*Problem description*:
Swap "Pós Graduação" for "Mestrado" wherever it appears in the rows below and write the rows out again with nothing else changed. Leave the pictures out.

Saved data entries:
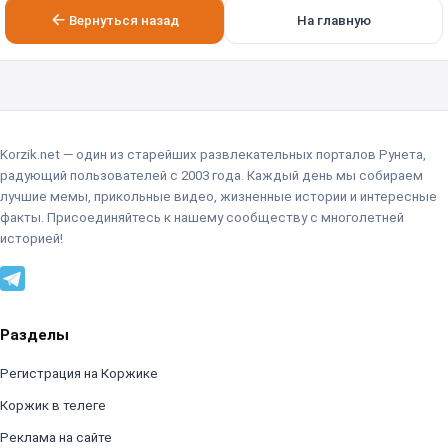
Вернуться назад
На главную
Korzik.net — один из старейших развлекательных порталов Рунета,
радующий пользователей с 2003 года. Каждый день мы собираем
лучшие мемы, прикольные видео, жизненные истории и интересные
факты. Присоединяйтесь к нашему сообществу с многолетней
историей!
Разделы
Регистрация на Коржике
Коржик в телеге
Реклама на сайте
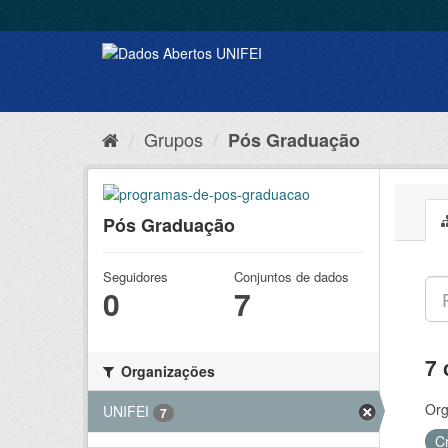
Grupos
Pós Graduação
Pós Graduação
Seguidores
Conjuntos de dados
0
7
7 
Organizações
Org
UNIFEI
7
C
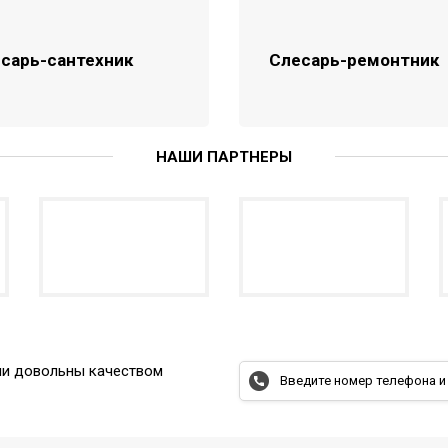
сарь-сантехник
Слесарь-ремонтник
НАШИ ПАРТНЕРЫ
ыли довольны качеством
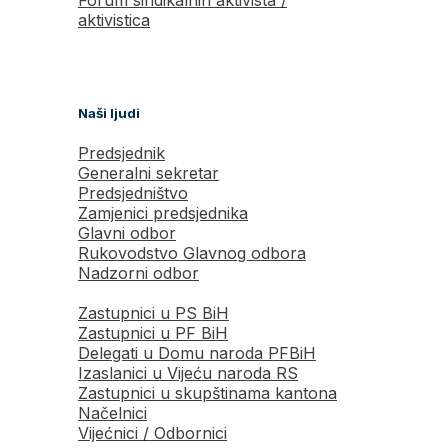
aktivistica
Naši ljudi
Predsjednik
Generalni sekretar
Predsjedništvo
Zamjenici predsjednika
Glavni odbor
Rukovodstvo Glavnog odbora
Nadzorni odbor
Zastupnici u PS BiH
Zastupnici u PF BiH
Delegati u Domu naroda PFBiH
Izaslanici u Vijeću naroda RS
Zastupnici u skupštinama kantona
Načelnici
Vijećnici / Odbornici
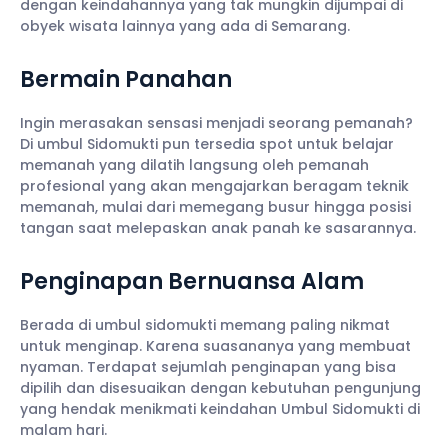
dengan keindahannya yang tak mungkin dijumpai di
obyek wisata lainnya yang ada di Semarang.
Bermain Panahan
Ingin merasakan sensasi menjadi seorang pemanah?
Di umbul Sidomukti pun tersedia spot untuk belajar
memanah yang dilatih langsung oleh pemanah
profesional yang akan mengajarkan beragam teknik
memanah, mulai dari memegang busur hingga posisi
tangan saat melepaskan anak panah ke sasarannya.
Penginapan Bernuansa Alam
Berada di umbul sidomukti memang paling nikmat
untuk menginap. Karena suasananya yang membuat
nyaman. Terdapat sejumlah penginapan yang bisa
dipilih dan disesuaikan dengan kebutuhan pengunjung
yang hendak menikmati keindahan Umbul Sidomukti di
malam hari.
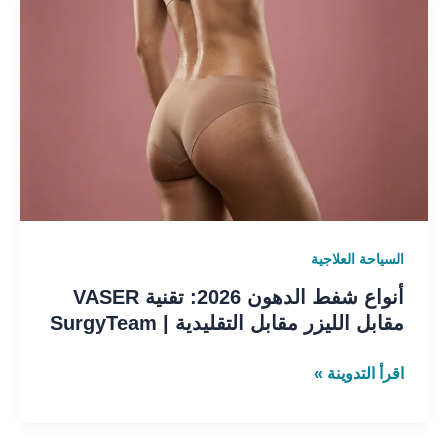
أنواع
شفط
الدهون
2026:
تقنية
VASER
مقابل
الليزر
مقابل
التقليدية
السياحة العلاجية
|
SurgyTeam
أنواع شفط الدهون 2026: تقنية VASER
مقابل الليزر مقابل التقليدية | SurgyTeam
اقرأ التدوينة »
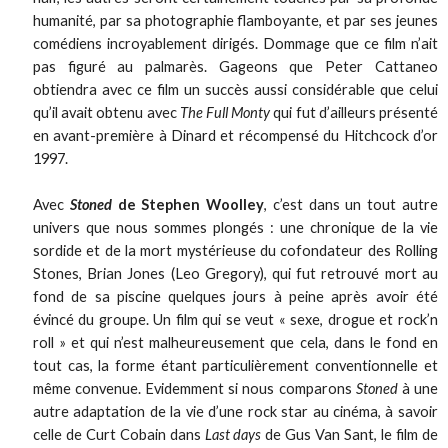
humanité, par sa photographie flamboyante, et par ses jeunes
comédiens incroyablement dirigés. Dommage que ce film n’ait
pas figuré au palmarès. Gageons que Peter Cattaneo
obtiendra avec ce film un succès aussi considérable que celui
qu’il avait obtenu avec
The Full Monty
qui fut d’ailleurs présenté
en avant-première à Dinard et récompensé du Hitchcock d’or
1997.
Avec
Stoned
de Stephen Woolley
, c’est dans un tout autre
univers que nous sommes plongés : une chronique de la vie
sordide et de la mort mystérieuse du cofondateur des Rolling
Stones, Brian Jones (Leo Gregory), qui fut retrouvé mort au
fond de sa piscine quelques jours à peine après avoir été
évincé du groupe. Un film qui se veut « sexe, drogue et rock’n
roll » et qui n’est malheureusement que cela, dans le fond en
tout cas, la forme étant particulièrement conventionnelle et
même convenue. Evidemment si nous comparons
Stoned
à une
autre adaptation de la vie d’une rock star au cinéma, à savoir
celle de Curt Cobain dans
Last days
de Gus Van Sant, le film de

*Response to the task*:
Вернуться назад
На главную
Korzik.net — один из старейших развлекательных порталов Рунета,
радующий пользователей с 2003 года. Каждый день мы собираем
лучшие мемы, прикольные видео, жизненные истории и интересные
факты. Присоединяйтесь к нашему сообществу с многолетней
историей!
Разделы
Регистрация на Коржике
Коржик в телеге
Реклама на сайте
Grupos
Mestrado
Mestrado
Seguidores
Conjuntos de dados
0
7
7 
Organizações
Org
UNIFEI
7
C
сарь-сантехник
Слесарь-ремонтник
НАШИ ПАРТНЕРЫ
ыли довольны качеством
aktivistica
Naši ljudi
Predsjednik
Generalni sekretar
Predsjedništvo
Zamjenici predsjednika
Glavni odbor
Rukovodstvo Glavnog odbora
Nadzorni odbor
Zastupnici u PS BiH
Zastupnici u PF BiH
Delegati u Domu naroda PFBiH
Izaslanici u Vijeću naroda RS
Zastupnici u skupštinama kantona
Načelnici
Vijećnici / Odbornici
dengan keindahannya yang tak mungkin dijumpai di
obyek wisata lainnya yang ada di Semarang.
Bermain Panahan
Ingin merasakan sensasi menjadi seorang pemanah?
Di umbul Sidomukti pun tersedia spot untuk belajar
memanah yang dilatih langsung oleh pemanah
profesional yang akan mengajarkan beragam teknik
memanah, mulai dari memegang busur hingga posisi
tangan saat melepaskan anak panah ke sasarannya.
Penginapan Bernuansa Alam
Berada di umbul sidomukti memang paling nikmat
untuk menginap. Karena suasananya yang membuat
nyaman. Terdapat sejumlah penginapan yang bisa
dipilih dan disesuaikan dengan kebutuhan pengunjung
yang hendak menikmati keindahan Umbul Sidomukti di
malam hari.
أنواع
شفط
الدهون
2026:
تقنية
VASER
مقابل
الليزر
مقابل
التقليدية
السياحة العلاجية
|
SurgyTeam
أنواع شفط الدهون 2026: تقنية VASER
مقابل الليزر مقابل التقليدية | SurgyTeam
اقرأ التدوينة »
humanité, par sa photographie flamboyante, et par ses jeunes
comédiens incroyablement dirigés. Dommage que ce film n’ait
pas figuré au palmarès. Gageons que Peter Cattaneo
obtiendra avec ce film un succès aussi considérable que celui
qu’il avait obtenu avec
The Full Monty
qui fut d’ailleurs présenté
en avant-première à Dinard et récompensé du Hitchcock d’or
1997.
Avec
Stoned
de Stephen Woolley
, c’est dans un tout autre
univers que nous sommes plongés : une chronique de la vie
sordide et de la mort mystérieuse du cofondateur des Rolling
Stones, Brian Jones (Leo Gregory), qui fut retrouvé mort au
fond de sa piscine quelques jours à peine après avoir été
évincé du groupe. Un film qui se veut « sexe, drogue et rock’n
roll » et qui n’est malheureusement que cela, dans le fond en
tout cas, la forme étant particulièrement conventionnelle et
même convenue. Evidemment si nous comparons
Stoned
à une
autre adaptation de la vie d’une rock star au cinéma, à savoir
celle de Curt Cobain dans
Last days
de Gus Van Sant, le film de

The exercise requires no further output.